- Nationality: British
- Born: 19 January 1982 (age 44) Hitchin, Hertfordshire, England
- Categorisation: FIA Bronze

Previous series
- 2008 2005 2005 2004 2003 2001–2002 2000 1999 1998: British Formula Ford Formula Renault Eurocup Formula Renault France Formula Renault UK Formula Ford 2000 USA British Formula Ford British Formula 3 French Formula 3 Formula Renault Campus France

Championship titles
- 2002 1998: British Formula Ford Formula Renault Campus France

Awards
- 2006 1999: Member of the British Racing Drivers Club Autosport BRDC Award (finalist)

= Westley Barber =

British motor racing driver (born 1982)

Westley Barber (born 19 January 1982) is a British racing driver who was the 2002 British Formula Ford and 1998 French Formula Renault Campus champion.

==Career==
Barber began racing in the Formula Renault Campus series in France. He won the title with six victories in the ten races across the year. He graduated to French Formula 3 for 1999 and drove for La Filière Elf finishing fourth in the class B series. He was a nominated finalist for the Autosport BRDC Award that year, but lost out to Gary Paffett.

Barber returned to Britain in 2000, joining Alan Docking Racing for the British Formula 3 season. He would ultimately finish in 14th and a best finish of sixth in the final race at Silverstone. In 2001, he joined British Formula Ford with Haywood Racing and progressed to the Duckhams team for 2002 winning the championship. Of the eighteen races, Barber won eight, including the first seven races of the season. In 2003, Barber moved to the United States to compete in Formula Ford 2000 with Cape Motorsports. He would finish second in the championship behind American racer Jonathan Bomarito.

________________________

Work task: Reproduce the Westley Barber text verbatim, from "Championship titles" down to "BRDC Award (finalist)". The material that follows is separate from the Westley Barber text.

________________________

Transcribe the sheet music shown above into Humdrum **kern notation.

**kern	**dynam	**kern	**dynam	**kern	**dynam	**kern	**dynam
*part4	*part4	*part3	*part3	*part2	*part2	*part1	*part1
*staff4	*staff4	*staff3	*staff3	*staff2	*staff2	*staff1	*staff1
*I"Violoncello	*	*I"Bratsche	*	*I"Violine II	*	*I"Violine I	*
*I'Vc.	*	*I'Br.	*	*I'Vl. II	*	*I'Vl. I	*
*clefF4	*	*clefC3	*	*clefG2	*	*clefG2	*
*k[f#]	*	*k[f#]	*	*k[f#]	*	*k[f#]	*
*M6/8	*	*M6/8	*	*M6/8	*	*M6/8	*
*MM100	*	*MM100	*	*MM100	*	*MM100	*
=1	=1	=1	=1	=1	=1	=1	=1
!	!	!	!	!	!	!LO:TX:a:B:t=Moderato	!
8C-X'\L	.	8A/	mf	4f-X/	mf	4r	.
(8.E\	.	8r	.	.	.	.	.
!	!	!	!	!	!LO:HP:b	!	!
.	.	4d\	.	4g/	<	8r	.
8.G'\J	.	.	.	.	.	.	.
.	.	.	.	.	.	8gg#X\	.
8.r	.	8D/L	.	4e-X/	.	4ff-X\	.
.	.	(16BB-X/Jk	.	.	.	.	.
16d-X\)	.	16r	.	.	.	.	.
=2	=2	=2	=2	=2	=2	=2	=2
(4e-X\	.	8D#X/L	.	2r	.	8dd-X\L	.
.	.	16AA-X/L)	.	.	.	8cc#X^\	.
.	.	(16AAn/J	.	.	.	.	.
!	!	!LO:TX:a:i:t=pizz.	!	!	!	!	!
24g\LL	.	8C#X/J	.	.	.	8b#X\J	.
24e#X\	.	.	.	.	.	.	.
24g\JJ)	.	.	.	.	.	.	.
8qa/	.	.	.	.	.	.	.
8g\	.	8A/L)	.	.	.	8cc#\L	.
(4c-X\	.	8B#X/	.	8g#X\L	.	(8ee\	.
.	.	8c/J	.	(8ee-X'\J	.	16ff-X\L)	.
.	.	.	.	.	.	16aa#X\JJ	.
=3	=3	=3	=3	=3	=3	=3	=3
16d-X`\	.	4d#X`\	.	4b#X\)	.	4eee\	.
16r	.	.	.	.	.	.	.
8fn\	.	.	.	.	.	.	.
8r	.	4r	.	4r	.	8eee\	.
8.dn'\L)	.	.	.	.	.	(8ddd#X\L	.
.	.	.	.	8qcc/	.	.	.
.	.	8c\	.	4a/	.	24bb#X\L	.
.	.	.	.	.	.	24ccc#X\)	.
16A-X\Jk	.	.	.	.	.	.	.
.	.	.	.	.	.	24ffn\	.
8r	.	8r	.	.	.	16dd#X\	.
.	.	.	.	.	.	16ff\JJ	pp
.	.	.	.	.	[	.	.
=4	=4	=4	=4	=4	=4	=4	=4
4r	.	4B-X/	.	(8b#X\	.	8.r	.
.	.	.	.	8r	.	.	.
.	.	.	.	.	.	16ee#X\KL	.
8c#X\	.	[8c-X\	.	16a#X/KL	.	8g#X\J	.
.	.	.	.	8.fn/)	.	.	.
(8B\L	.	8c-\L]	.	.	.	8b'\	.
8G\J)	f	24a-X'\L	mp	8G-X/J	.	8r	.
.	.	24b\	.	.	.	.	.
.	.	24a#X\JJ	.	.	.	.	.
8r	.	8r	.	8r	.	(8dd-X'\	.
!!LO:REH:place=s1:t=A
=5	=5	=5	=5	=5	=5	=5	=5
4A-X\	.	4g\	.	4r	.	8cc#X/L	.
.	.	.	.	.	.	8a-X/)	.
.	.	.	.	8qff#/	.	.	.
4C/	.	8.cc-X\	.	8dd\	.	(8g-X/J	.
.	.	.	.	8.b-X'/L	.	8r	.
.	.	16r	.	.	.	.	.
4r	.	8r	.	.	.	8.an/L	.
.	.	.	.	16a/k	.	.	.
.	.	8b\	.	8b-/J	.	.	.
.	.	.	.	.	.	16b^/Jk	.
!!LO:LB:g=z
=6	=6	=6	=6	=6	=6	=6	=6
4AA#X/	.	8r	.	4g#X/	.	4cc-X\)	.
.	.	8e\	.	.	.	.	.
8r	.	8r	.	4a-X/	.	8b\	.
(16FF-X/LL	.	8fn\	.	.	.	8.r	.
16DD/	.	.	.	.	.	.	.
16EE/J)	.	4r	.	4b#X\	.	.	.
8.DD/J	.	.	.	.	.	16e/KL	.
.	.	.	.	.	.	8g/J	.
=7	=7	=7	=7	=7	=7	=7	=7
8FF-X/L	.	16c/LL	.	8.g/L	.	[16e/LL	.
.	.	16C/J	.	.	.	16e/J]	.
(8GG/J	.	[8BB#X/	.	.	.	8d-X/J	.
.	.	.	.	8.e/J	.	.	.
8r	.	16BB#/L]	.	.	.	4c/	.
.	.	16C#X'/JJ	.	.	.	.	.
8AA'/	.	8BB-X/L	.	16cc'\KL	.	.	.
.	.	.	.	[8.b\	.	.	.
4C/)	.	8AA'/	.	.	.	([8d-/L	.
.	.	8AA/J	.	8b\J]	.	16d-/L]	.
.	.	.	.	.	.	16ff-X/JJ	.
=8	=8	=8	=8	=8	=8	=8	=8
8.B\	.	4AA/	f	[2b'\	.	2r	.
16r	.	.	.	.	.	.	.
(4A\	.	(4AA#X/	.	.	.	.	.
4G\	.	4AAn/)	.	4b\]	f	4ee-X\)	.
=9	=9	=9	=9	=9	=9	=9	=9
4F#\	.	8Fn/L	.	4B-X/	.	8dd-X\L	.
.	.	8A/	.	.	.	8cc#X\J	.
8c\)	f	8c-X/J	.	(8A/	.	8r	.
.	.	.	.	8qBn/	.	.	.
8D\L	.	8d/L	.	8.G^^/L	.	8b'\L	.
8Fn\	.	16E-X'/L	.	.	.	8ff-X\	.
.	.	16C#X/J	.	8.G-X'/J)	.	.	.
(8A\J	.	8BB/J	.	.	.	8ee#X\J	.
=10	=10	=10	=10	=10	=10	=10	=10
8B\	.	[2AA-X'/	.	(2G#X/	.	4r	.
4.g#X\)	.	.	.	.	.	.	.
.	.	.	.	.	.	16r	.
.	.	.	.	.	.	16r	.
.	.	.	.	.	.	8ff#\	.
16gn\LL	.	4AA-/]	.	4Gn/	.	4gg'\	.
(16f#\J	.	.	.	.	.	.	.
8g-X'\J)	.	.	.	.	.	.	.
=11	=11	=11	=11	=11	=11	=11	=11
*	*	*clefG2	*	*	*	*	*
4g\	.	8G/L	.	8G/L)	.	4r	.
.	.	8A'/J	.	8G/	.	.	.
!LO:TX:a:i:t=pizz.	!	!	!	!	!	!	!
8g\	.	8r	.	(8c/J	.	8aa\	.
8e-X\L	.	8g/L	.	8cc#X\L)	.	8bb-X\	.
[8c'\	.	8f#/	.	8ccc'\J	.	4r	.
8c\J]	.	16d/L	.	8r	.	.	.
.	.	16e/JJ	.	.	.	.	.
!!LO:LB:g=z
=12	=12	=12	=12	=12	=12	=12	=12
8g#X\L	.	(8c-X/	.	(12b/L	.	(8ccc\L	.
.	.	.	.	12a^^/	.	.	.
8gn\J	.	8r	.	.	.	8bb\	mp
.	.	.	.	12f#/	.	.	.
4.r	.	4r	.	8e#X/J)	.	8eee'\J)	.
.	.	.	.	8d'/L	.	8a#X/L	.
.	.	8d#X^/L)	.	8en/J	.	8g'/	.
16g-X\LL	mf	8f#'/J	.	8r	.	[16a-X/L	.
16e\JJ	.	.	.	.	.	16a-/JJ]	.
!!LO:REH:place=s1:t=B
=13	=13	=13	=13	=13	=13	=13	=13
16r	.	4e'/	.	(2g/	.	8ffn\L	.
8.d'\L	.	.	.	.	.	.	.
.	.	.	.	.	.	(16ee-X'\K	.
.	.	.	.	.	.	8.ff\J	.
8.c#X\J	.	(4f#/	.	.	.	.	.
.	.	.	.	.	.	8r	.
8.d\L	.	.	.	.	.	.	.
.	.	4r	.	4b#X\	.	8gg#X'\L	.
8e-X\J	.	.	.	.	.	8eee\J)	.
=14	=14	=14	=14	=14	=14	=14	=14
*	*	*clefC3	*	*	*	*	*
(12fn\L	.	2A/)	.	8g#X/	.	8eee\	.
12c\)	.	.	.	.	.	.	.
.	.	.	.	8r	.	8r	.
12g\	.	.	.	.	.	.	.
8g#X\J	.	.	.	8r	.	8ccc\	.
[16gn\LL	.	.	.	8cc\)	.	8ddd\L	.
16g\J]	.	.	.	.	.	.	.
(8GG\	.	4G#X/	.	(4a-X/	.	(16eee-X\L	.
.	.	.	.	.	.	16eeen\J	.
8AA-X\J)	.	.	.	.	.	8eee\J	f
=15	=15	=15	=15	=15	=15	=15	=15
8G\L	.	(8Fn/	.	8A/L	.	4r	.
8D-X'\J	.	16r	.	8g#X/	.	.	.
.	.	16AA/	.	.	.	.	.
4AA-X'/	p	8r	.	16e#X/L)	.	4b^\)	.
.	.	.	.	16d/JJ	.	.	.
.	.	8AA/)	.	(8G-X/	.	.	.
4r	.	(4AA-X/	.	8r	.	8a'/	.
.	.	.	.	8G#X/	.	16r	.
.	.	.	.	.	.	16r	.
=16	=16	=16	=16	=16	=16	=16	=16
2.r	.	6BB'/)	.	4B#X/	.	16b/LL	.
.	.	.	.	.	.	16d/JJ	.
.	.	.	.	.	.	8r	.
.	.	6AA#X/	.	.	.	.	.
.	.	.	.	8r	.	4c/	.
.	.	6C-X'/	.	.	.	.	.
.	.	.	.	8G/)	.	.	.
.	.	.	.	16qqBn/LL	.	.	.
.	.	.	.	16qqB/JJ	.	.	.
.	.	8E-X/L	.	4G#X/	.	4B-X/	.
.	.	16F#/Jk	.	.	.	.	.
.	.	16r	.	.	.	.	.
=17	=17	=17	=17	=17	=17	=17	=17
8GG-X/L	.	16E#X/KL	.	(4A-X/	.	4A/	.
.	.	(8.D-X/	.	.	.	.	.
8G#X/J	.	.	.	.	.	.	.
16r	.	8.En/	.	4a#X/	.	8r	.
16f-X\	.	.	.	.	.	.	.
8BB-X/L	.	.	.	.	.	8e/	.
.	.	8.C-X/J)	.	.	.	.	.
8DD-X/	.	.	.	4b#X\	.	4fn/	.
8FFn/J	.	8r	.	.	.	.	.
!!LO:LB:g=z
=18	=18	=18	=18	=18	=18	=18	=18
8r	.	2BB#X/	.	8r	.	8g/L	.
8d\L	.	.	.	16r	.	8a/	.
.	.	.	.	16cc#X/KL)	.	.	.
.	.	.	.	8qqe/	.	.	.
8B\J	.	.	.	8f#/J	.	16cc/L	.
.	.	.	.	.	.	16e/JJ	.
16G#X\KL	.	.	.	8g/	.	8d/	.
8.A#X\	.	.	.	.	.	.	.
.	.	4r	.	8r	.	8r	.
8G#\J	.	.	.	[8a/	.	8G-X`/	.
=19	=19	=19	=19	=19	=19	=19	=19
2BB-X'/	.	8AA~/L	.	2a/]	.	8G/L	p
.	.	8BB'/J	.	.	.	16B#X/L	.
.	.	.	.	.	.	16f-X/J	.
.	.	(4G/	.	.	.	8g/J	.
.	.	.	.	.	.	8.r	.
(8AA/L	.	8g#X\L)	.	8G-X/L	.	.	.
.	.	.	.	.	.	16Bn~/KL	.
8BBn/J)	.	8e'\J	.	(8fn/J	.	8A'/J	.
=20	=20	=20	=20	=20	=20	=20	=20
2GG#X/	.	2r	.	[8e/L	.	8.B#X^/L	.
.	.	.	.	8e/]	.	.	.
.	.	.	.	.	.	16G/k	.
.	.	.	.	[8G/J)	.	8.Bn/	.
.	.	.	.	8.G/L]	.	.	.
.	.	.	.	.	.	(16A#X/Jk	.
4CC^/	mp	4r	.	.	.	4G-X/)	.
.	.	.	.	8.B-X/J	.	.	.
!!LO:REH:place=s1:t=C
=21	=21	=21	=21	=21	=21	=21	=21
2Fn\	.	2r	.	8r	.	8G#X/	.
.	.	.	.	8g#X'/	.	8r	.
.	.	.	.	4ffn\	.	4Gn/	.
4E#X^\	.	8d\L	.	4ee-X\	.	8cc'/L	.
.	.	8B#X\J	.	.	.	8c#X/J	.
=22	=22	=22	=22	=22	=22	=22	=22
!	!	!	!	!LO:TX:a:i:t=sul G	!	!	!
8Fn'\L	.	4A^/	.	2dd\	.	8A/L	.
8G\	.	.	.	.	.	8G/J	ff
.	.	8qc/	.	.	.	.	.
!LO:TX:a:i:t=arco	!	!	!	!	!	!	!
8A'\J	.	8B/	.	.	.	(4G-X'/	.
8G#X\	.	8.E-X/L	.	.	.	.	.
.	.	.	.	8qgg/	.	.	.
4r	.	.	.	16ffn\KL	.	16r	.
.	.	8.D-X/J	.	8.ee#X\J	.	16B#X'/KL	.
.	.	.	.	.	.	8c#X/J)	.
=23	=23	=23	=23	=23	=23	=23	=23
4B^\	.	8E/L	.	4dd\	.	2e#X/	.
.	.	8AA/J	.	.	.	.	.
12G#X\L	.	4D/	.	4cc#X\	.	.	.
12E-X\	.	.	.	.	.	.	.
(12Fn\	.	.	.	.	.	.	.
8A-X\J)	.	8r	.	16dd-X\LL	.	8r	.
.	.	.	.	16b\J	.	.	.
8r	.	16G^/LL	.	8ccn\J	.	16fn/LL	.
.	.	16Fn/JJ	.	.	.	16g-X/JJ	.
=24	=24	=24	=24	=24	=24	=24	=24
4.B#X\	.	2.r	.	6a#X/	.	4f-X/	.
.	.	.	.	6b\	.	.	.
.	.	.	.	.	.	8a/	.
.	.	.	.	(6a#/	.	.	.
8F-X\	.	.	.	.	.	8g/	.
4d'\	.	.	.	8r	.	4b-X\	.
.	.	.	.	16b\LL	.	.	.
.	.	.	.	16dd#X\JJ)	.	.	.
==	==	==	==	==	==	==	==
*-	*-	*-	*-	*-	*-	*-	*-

________________________

Reply:
Championship titles
- 2002 1998: British Formula Ford Formula Renault Campus France

Awards
- 2006 1999: Member of the British Racing Drivers Club Autosport BRDC Award (finalist)